_Assigned task_.
Copy the essay on failing grades from "And in some" to "in my classes.", substituting "professor" for "instructor".

_Extract provided_.
════════════════
A failure in your life (personal or professional) that has lessons. It must be your failure and you must have to take responsibility. But this will be a safe space to discuss our failings and what we can learn from them.

I’ve had a number of personal and professional failures over the years, many of which have been deep and emotionally wrenching. But I want to focus on one particular failure which happens frequently.

Having just finished turning in final grades for this semester, the concept of failure is very real at the moment, as it is at the end of every 15 weeks in the university system. Every semester, I deliver grades that are, shall we say, less than optimal.

And in some way, each of those less-than-optimal grades I view as a failure on my part as a teacher. There are students who get it, who do great work in classes, and others who never seem to grasp concepts, techniques, technology, etc. or they just decide to stop coming to class.

I know, deep down, that there is only so much an instructor can do, and the rest is up to the student. But that doesn’t make it any easier to deliver those grades. Maybe it does for some people, but not for me.

At heart, I want all my students to succeed in the classes I teach, because I really love journalism and “multimedia” or whatever we’re calling it now, and I want them to love it too – or at least like it enough to do well in my classes.
════════════════
_Data below_.
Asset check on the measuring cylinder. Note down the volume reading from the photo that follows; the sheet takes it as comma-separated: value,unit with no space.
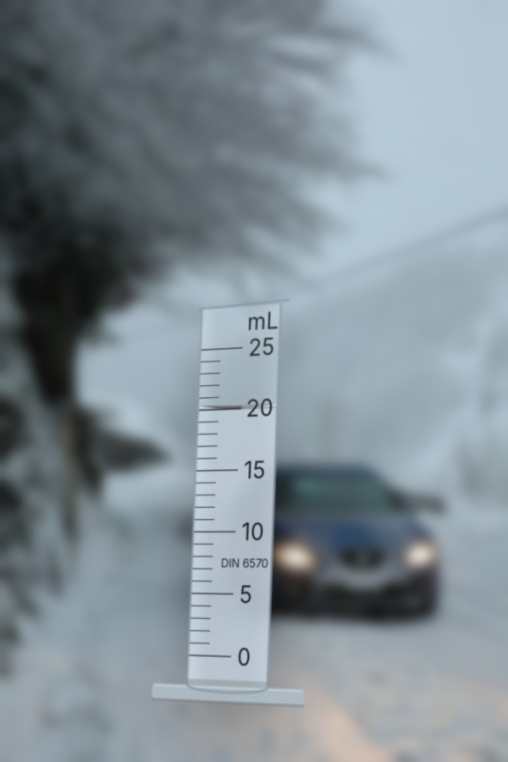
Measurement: 20,mL
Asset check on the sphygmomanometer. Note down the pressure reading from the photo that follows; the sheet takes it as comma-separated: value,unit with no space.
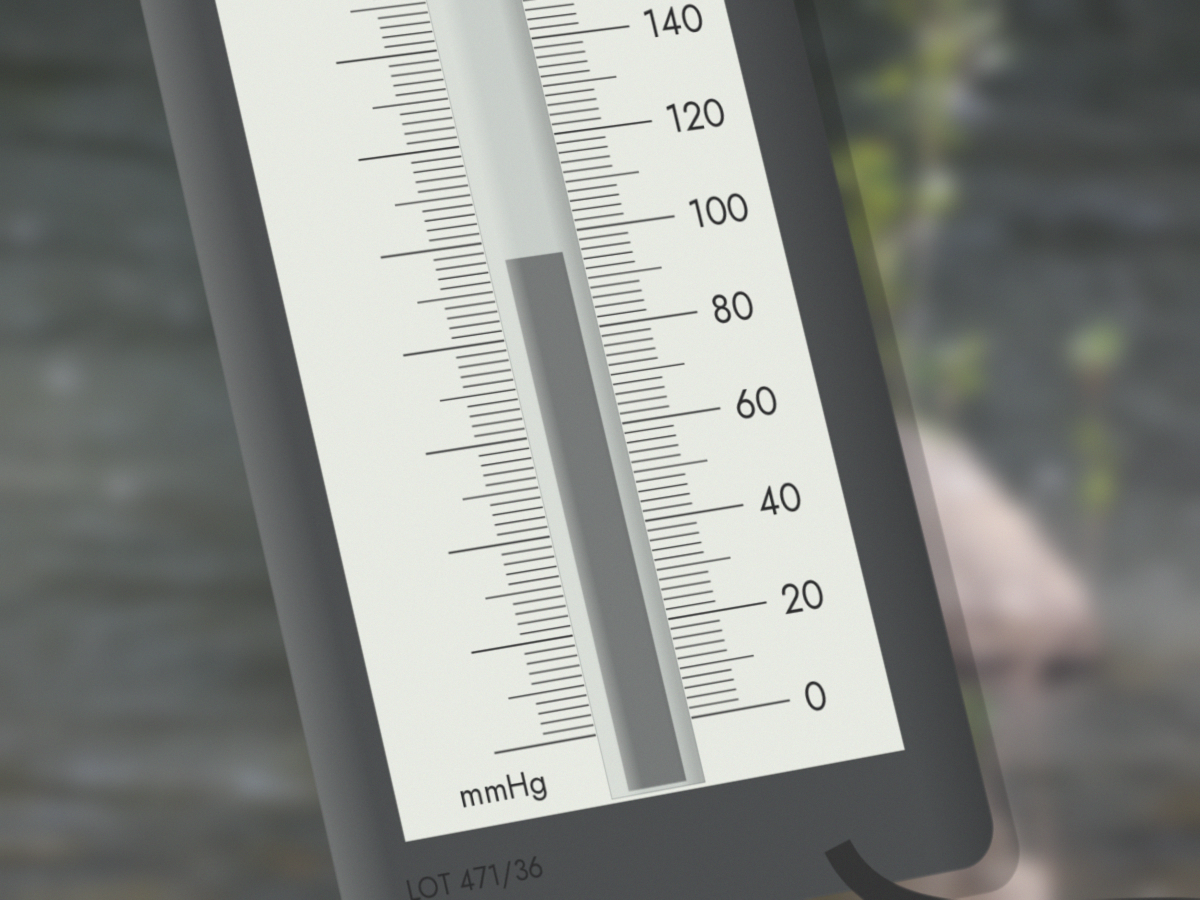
════════════════
_Output of the exercise_.
And in some way, each of those less-than-optimal grades I view as a failure on my part as a teacher. There are students who get it, who do great work in classes, and others who never seem to grasp concepts, techniques, technology, etc. or they just decide to stop coming to class.

I know, deep down, that there is only so much an professor can do, and the rest is up to the student. But that doesn’t make it any easier to deliver those grades. Maybe it does for some people, but not for me.

At heart, I want all my students to succeed in the classes I teach, because I really love journalism and “multimedia” or whatever we’re calling it now, and I want them to love it too – or at least like it enough to do well in my classes.